Reproduce nothing but the lines from the one with "Figure 16. The" down to the last line of the data below.

DATA FOR THIS EXERCISE:
<<<<
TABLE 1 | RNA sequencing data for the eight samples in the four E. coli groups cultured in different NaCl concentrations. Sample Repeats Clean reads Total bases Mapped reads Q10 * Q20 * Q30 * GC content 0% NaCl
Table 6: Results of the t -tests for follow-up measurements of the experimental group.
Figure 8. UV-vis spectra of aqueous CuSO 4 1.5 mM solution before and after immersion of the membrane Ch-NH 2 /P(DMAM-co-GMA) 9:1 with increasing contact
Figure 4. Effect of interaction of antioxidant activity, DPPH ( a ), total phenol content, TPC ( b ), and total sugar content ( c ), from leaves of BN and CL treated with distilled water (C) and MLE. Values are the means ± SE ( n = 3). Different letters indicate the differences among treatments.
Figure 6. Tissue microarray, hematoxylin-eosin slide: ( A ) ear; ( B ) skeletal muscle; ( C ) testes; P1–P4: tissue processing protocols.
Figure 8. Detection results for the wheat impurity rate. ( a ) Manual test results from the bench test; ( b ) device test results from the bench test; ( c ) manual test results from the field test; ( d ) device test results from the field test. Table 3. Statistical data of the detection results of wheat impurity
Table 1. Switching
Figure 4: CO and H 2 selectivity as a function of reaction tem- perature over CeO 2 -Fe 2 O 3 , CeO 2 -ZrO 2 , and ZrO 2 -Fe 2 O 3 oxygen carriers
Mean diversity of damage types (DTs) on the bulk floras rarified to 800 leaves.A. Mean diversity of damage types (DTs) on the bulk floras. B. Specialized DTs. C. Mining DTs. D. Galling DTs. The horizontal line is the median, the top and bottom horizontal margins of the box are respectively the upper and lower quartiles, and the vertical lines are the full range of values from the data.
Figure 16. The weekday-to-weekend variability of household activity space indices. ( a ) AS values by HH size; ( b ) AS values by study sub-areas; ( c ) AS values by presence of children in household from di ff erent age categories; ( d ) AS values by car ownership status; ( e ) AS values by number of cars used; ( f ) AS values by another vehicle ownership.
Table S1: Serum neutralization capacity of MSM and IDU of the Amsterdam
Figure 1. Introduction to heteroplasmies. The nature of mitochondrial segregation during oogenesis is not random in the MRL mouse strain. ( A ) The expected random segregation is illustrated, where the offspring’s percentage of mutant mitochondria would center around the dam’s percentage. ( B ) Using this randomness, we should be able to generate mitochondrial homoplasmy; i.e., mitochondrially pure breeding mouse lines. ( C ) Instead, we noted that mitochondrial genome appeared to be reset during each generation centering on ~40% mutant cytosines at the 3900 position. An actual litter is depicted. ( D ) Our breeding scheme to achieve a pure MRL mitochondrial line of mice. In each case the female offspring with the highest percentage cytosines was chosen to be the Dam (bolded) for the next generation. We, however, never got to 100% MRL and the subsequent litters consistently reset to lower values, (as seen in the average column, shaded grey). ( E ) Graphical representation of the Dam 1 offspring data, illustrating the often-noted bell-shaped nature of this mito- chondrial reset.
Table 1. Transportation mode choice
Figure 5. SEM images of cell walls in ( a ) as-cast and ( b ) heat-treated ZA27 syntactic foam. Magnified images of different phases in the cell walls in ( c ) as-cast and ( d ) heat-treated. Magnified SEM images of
>>>>
YOUR SOLUTION:
Figure 16. The weekday-to-weekend variability of household activity space indices. ( a ) AS values by HH size; ( b ) AS values by study sub-areas; ( c ) AS values by presence of children in household from di ff erent age categories; ( d ) AS values by car ownership status; ( e ) AS values by number of cars used; ( f ) AS values by another vehicle ownership.
Table S1: Serum neutralization capacity of MSM and IDU of the Amsterdam
Figure 1. Introduction to heteroplasmies. The nature of mitochondrial segregation during oogenesis is not random in the MRL mouse strain. ( A ) The expected random segregation is illustrated, where the offspring’s percentage of mutant mitochondria would center around the dam’s percentage. ( B ) Using this randomness, we should be able to generate mitochondrial homoplasmy; i.e., mitochondrially pure breeding mouse lines. ( C ) Instead, we noted that mitochondrial genome appeared to be reset during each generation centering on ~40% mutant cytosines at the 3900 position. An actual litter is depicted. ( D ) Our breeding scheme to achieve a pure MRL mitochondrial line of mice. In each case the female offspring with the highest percentage cytosines was chosen to be the Dam (bolded) for the next generation. We, however, never got to 100% MRL and the subsequent litters consistently reset to lower values, (as seen in the average column, shaded grey). ( E ) Graphical representation of the Dam 1 offspring data, illustrating the often-noted bell-shaped nature of this mito- chondrial reset.
Table 1. Transportation mode choice
Figure 5. SEM images of cell walls in ( a ) as-cast and ( b ) heat-treated ZA27 syntactic foam. Magnified images of different phases in the cell walls in ( c ) as-cast and ( d ) heat-treated. Magnified SEM images of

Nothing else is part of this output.